Lightning
Weather on Earth is thought to be driven by solar influences on the atmosphere. As Earth rotates beneath the Sun, gases and dust absorb radiation in varying degrees. Heat causes the air to expand and lose density, creating low pressure regions. Denser cold air naturally flows into low pressure, creating convection. Most weather systems, on Earth or elsewhere, are thought to rely on that kinetic explanation: winds blow when cooler, denser air flows into warmer, buoyant air.

However, rather than neutral dust motes building up raindrops due to condensation, ions attract water molecules in the atmosphere. Dust hanging in the air acquires electric charge, making it more attractive to water vapor, because Earth possesses a vertical clear-air electric field of 50 - 200 volts per meter.

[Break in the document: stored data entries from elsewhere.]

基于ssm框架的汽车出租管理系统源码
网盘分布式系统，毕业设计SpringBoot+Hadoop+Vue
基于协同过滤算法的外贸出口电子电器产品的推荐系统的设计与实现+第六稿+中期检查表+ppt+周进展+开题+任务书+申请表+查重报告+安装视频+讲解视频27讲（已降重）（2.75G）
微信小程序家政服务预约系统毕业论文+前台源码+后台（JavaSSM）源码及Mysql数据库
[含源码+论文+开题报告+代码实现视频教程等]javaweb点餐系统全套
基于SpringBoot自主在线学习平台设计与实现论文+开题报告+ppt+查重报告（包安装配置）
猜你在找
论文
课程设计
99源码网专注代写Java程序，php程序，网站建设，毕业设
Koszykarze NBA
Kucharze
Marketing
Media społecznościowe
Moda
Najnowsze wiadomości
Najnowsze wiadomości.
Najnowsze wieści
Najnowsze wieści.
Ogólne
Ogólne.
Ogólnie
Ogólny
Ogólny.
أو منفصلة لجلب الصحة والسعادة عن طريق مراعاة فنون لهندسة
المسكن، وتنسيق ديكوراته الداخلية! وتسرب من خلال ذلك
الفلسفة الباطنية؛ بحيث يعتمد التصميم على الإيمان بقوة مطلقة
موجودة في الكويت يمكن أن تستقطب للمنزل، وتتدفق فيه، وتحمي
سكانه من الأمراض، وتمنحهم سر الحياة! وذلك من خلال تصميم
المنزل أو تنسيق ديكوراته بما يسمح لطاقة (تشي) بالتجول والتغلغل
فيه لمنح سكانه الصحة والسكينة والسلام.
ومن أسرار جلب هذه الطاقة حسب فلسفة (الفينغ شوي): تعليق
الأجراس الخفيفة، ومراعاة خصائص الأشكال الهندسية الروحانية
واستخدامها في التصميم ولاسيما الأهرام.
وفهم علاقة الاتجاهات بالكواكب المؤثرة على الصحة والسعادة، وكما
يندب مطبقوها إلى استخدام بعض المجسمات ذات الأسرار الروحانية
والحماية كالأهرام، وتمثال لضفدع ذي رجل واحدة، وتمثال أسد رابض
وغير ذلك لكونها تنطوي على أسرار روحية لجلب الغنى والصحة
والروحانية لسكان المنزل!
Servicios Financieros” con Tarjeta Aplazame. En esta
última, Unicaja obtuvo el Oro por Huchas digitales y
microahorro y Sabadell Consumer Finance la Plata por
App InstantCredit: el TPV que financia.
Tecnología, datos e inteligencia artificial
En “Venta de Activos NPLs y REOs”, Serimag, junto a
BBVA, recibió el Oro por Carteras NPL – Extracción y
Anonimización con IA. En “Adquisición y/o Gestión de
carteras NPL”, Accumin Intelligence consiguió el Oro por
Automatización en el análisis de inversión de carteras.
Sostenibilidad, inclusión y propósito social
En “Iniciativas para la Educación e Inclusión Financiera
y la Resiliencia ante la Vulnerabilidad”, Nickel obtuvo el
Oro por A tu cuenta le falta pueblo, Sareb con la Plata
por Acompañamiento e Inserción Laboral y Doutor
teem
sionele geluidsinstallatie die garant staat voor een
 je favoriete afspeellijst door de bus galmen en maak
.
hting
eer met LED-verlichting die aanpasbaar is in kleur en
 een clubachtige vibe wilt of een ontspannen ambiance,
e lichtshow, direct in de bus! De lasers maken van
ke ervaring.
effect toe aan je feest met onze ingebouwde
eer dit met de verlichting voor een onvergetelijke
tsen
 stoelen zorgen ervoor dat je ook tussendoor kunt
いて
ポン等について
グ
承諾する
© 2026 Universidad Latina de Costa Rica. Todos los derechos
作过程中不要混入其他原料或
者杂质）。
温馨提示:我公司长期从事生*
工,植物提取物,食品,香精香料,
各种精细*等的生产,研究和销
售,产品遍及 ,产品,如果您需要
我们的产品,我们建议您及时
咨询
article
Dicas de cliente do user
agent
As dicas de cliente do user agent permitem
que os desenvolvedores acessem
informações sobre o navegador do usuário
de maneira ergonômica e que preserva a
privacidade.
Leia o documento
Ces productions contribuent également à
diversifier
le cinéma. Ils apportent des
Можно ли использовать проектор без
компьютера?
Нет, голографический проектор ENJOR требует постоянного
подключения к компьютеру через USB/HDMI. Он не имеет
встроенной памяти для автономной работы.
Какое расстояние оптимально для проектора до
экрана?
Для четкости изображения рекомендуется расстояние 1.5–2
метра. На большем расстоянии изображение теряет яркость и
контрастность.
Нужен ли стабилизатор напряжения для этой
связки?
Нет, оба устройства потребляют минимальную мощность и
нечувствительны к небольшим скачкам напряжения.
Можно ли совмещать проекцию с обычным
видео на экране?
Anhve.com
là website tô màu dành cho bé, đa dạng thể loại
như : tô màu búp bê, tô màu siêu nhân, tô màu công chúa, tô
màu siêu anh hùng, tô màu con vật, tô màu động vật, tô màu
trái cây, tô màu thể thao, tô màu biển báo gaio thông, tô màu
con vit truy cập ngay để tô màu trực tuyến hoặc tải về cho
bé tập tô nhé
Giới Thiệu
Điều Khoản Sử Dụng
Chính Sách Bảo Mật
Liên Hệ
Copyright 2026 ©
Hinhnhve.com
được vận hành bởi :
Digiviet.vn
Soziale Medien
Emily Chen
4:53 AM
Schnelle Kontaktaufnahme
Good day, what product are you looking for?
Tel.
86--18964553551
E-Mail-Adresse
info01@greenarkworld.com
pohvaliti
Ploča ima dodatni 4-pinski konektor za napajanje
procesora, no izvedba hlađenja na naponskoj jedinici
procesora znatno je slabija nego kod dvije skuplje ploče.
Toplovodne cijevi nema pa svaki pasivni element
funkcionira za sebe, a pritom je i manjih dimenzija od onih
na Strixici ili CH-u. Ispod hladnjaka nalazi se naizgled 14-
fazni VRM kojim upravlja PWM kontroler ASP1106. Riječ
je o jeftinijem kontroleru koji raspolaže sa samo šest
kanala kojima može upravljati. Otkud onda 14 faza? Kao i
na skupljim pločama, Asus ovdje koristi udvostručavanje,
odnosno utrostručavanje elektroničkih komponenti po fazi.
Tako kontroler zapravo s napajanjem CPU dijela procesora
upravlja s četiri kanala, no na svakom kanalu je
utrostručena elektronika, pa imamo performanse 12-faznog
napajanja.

Since water molecules are tiny electric dipoles, they are attracted to each other, so they clump together due to Earth's "fair weather field." Charged, polarized water droplets are levitated in an electric field between the ionosphere and the ground, therefore cloud height varies because of changes in the atmospheric field. It is sometimes reported in various science journals that lightning from global thunderstorms creates Earth's electric field. In an Electric Universe, it is charged clouds that short-circuit the atmospheric insulator over many kilometers, generating lightning. Vertical winds in thunderstorms provide evidence that clouds are electrically driven.

Earth's ionosphere is connected to the Sun by filaments of electricity. This means that the lower atmospheric levels also experience the Sun's influence because they are connected to the ionosphere. Could these electric circuits linking the atmosphere with the Sun have anything to do with Earth's climate in either the short or long term?

This leads to the more general idea that all weather is a product of an electrical connection between Earth and solar plasma. The larger view has only recently been considered, so experiments designed to verify the effect that charged particles have on Earth's weather are now being conducted.

Many years ago, Electric Universe physicist Wal Thornhill anticipated the latest information about an electrical connection between Earth and the Sun:

"Thunderstorms are not electricity generators, they are passive elements in an interplanetary circuit, like a self-repairing leaky condenser. The energy stored in the cloud 'condenser' is released as lightning when it short-circuits. The short-circuits can occur either within the cloud or across the external resistive paths to Earth or the ionosphere. The charge across the cloud 'condenser' gives rise to violent vertical electrical winds within the cloud, not vice versa."

The kinetic model of weather does not take into account the fact that planets far from the Sun sustain fantastic wind speeds: Jupiter's are 635 kilometers per hour around the Great Red Spot; Saturn's average wind speed is 1800 kilometers per hour; Uranus 900 kilometers per hour; and Neptune comes in at 1138 kilometers per hour. Wind on Neptune blows through an atmosphere of minus 220 Celsius. Why is it that the most remote and coldest planets reveal the largest effects?

Electric Universe proponents insist that electric discharges generate wind. Electromagnetic forces in plasma move and accelerate charged particles, so collisions between charged and neutral particles drag neutral air molecules along. Laboratory arc discharges demonstrate that an electric "wind" surrounds and often precedes an electric arc.

Electrical plasma discharges sweep up surrounding air along with charge carriers (ions). The wind appears as inflows and updrafts as well as outflows and downdrafts. It can lift dust particles and erode surfaces. The accepted explanation of thunderstorms as being caused solely by convection, as well as the climatological movement of winds by the Sun's heat alone, must be reconsidered.